3. Koupepia (stuffed vine leaves) and Gemista, Cyprus
Koupepia is closely related to Greek and Turkish cuisine, It has also been influenced by Byzantine, French, Italian, Catalan, Ottoman and Middle Eastern cuisines. Koupepia (as we call them in Cyprus) are dolmades stuffed with rice, ground pork or veal, fresh herbs and seasoning, cooked in a tomato sauce. They can be served as part of a meze platter or salad plate, eaten as finger food or as a main dish. Koupepia are usually made in large batches and can be frozen to be enjoyed at a later time – the dish is in every Cypriot grandmother’s menu. The stuffing of vegetables, called Gemista, is a Cypriot tradition which extends beyond vine leaves, with peppers, tomatoes, onions, courgettes and even courgette flowers often being cooked in this manner.
4. Svíčková, Czech Republic
There are not many Czech traditional dishes that would be based around chicken, but duck? That’s a completely different story. What do you think of at a notion of a “typical Czech meal”? No matter what exactly, beef sirloin with cream sauce will definitely rank in top 5, Buzzers! Svíčková, or svíčková na smetaně (beef sirloin in cream sauce), is a typical Czech dish and one of the most popular Czech meals in the world.

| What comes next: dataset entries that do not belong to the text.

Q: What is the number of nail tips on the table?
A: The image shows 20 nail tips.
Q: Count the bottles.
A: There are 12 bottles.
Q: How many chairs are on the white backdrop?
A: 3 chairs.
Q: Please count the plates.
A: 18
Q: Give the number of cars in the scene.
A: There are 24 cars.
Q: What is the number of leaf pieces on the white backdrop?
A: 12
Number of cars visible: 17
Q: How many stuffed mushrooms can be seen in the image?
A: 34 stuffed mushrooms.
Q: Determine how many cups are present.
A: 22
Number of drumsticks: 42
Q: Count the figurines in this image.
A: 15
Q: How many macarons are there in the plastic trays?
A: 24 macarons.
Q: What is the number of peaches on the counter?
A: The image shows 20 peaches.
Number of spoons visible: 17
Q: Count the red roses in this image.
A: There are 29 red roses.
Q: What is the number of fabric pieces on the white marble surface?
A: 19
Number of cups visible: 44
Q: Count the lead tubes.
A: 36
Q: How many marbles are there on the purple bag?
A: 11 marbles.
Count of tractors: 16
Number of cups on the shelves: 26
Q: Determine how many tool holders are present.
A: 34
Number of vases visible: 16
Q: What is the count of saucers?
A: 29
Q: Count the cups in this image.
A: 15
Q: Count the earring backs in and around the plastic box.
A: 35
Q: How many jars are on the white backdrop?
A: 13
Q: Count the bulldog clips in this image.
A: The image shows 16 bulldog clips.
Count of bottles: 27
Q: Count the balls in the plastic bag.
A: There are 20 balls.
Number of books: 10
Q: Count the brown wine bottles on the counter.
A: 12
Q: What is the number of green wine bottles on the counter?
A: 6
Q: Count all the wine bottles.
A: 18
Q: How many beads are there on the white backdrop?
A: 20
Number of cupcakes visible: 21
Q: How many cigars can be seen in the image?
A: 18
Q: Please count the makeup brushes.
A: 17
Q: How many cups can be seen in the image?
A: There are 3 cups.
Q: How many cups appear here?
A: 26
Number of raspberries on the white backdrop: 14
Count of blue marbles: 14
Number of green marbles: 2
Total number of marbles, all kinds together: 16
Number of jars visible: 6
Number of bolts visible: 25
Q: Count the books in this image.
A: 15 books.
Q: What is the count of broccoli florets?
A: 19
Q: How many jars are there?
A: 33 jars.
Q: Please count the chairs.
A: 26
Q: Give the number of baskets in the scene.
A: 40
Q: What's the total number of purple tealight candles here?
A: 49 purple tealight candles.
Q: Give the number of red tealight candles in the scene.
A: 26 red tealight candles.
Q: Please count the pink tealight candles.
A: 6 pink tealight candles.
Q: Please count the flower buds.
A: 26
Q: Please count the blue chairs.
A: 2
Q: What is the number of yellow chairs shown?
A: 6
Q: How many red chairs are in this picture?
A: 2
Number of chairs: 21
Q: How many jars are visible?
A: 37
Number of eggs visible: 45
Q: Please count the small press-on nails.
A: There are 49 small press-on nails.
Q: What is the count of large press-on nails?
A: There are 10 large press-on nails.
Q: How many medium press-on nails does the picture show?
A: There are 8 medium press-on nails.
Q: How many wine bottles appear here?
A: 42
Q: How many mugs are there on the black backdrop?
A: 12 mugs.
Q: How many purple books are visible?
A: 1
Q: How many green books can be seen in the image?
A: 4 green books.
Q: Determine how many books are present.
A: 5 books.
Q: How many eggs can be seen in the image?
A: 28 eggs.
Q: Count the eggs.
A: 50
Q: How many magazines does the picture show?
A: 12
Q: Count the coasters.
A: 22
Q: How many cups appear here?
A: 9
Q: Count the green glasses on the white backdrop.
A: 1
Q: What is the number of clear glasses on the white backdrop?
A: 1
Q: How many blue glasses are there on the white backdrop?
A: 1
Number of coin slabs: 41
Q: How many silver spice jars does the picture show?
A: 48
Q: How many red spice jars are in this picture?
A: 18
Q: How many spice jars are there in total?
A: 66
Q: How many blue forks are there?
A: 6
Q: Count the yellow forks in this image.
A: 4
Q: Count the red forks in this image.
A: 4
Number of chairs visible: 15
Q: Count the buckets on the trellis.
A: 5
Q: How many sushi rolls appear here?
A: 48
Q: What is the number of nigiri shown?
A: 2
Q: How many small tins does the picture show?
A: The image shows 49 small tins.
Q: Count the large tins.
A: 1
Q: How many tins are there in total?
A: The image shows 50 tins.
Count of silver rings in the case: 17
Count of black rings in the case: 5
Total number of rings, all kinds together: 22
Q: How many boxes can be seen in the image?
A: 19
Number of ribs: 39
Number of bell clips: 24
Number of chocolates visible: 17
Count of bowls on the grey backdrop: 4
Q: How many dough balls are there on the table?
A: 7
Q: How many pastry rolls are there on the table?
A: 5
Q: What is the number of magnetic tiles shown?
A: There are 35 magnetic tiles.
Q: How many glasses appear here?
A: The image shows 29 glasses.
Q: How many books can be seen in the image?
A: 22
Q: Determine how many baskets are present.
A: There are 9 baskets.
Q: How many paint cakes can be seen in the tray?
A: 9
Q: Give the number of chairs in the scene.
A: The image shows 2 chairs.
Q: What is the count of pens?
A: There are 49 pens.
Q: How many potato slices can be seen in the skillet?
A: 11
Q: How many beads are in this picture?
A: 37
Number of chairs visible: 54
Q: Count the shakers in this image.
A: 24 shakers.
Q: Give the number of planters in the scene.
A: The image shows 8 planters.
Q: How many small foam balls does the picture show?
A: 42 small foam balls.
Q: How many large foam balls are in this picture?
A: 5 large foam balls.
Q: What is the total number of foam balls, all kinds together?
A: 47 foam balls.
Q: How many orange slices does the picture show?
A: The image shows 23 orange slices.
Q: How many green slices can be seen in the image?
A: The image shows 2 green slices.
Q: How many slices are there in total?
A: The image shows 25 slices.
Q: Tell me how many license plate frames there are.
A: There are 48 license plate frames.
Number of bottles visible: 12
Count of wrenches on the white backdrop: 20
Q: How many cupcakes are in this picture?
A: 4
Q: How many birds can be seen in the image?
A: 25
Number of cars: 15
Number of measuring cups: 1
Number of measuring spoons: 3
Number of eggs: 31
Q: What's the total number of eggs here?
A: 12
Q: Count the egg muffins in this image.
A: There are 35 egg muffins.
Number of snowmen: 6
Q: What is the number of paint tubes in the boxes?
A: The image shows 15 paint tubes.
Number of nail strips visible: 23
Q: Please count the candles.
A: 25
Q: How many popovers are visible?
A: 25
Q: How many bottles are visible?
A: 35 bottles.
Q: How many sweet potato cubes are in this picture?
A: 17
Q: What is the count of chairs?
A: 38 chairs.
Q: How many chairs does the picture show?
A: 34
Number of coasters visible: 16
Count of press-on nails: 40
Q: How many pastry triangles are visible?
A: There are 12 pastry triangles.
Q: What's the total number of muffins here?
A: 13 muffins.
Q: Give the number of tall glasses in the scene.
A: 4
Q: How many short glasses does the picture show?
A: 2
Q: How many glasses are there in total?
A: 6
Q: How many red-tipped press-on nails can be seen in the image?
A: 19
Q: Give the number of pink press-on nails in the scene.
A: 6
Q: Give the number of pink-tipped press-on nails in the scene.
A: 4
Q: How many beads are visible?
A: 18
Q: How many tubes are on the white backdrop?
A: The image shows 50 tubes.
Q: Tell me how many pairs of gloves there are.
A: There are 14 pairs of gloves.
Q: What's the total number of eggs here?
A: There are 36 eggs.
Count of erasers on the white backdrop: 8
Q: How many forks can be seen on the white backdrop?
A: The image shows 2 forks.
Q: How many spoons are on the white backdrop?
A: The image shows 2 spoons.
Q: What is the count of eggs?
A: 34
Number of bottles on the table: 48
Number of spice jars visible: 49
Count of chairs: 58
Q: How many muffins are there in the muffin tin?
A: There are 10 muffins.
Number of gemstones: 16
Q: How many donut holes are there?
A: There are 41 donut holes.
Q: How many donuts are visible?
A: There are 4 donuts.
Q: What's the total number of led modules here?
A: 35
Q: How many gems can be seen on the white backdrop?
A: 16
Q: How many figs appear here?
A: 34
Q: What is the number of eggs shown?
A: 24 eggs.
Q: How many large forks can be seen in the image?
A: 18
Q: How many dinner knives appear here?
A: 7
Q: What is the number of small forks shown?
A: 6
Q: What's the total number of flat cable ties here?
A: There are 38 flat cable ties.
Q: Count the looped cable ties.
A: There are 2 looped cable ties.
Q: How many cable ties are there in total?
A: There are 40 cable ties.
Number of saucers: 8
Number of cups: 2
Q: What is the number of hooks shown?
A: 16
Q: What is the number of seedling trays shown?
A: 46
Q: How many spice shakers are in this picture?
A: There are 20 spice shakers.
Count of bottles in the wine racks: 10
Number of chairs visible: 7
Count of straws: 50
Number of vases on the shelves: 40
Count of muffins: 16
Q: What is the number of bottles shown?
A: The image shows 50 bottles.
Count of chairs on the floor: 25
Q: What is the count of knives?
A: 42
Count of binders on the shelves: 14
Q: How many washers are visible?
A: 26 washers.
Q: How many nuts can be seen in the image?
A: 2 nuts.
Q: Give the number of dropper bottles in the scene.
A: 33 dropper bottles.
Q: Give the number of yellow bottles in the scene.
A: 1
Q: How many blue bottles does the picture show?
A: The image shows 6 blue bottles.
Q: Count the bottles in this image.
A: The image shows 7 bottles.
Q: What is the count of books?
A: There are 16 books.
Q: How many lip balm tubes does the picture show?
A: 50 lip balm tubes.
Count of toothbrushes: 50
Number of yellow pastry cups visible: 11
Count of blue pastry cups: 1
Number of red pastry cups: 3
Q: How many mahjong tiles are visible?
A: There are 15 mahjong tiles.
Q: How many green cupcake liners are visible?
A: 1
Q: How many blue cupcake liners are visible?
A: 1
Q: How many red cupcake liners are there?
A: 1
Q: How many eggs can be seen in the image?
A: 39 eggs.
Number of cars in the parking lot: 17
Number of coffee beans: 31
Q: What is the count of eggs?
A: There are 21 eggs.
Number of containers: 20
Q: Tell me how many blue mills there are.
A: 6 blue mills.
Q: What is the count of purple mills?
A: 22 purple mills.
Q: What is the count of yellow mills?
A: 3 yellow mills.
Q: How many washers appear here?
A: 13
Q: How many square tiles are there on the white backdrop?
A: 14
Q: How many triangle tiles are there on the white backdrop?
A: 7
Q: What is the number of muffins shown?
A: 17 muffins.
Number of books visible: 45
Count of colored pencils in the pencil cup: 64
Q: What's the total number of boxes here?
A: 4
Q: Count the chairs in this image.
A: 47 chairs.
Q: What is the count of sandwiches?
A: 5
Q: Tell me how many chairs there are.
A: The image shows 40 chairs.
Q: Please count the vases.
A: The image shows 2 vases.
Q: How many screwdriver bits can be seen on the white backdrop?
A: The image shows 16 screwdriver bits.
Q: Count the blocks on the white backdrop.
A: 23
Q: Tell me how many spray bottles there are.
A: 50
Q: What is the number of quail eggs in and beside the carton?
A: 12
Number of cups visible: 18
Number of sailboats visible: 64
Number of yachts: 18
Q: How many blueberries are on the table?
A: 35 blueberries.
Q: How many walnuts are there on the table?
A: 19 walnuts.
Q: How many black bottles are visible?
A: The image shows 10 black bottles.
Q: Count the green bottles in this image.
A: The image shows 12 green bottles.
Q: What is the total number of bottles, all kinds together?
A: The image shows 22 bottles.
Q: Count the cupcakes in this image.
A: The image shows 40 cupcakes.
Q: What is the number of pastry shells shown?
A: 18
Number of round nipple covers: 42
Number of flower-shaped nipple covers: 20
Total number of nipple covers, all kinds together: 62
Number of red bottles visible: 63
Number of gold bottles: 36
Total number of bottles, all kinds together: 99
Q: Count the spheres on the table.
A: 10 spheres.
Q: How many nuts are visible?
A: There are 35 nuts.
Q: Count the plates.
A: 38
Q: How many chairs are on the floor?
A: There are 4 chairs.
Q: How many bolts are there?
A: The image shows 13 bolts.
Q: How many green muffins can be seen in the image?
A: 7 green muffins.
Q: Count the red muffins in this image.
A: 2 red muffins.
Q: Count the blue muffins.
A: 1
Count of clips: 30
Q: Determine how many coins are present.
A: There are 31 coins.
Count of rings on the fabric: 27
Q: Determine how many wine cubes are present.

Svíčková na smetaně is a hearty dish typically eaten during the cold winter The beef is slow cooked with a variety of root vegetables, traditionally onions, carrots, celeriac, leeks and turnips to create a substantial tender and flavorsome dish. In many Czech restaurants, Svíčková na smetaně is often served with a cream (smetana) topping, cranberry sauce and a slice of lemon. Knedliky (bread dumplings) often accompany the dish, and they are used to soak up the root vegetable sauce.
5. Kokoda, Fiji
Fijians prefer a more tuber and coconut based diet. It is also famous for its seafood. Kokoda (pronounced as CORE-CONDAA) is fresh “Mahi-Mahi” fish marinated in freshly squeezed lemon juice and left to cook for several hours. Fresh coconut cream is then added to give it a creamy flavour along with finely diced tomatoes, spring onions, chillies and with salt and pepper. Fijians love their Kokoda to be spicy, but you can request the locals to go easy on chilies. In Fiji, they traditionally serve Kokoda in a large clamshell or half a coconut shell.
6. Mustikkapiirakka (blueberry pie), Finland
In July and August bilberries paint the Finnish forest. They are everywhere and could cause a sense of panic if you are not used to seeing them in such abundance. Although all Finnish berries can be made into delicious pies, bilberries served with fresh milk are the one known and adored by all. Mustikkapiirakka or blueberry pie is yet another popular Finnish thing, usually eaten for dessert and often found in cafe’s if you’re eager to taste this. The simplest way to make this is by making a simple short crust pastry, laying it on a pie baking round, mixing frozen blueberries with powdered sugar and potato flour, place them on top of the pastry, and bake it till the crust is cooked. So simple and so yummy Buzzers.
7. Flija, Kosovo
Flija is served with sour milk or yoghurt, pickled vegetables, cheese, honey, jam or ajvar (a spicy homemade spread). Flija may be the most complex simple dish. It takes about five hours to make one, and maybe you can leave it to bake, lol well talking five hours of constant work and attention. It is made by pouring alternating layers of thin batter (in triangle patterns) and cream into a circular pan, and baking each layer one at a time with a special lid that is either electric or covered in hot coals. So delish!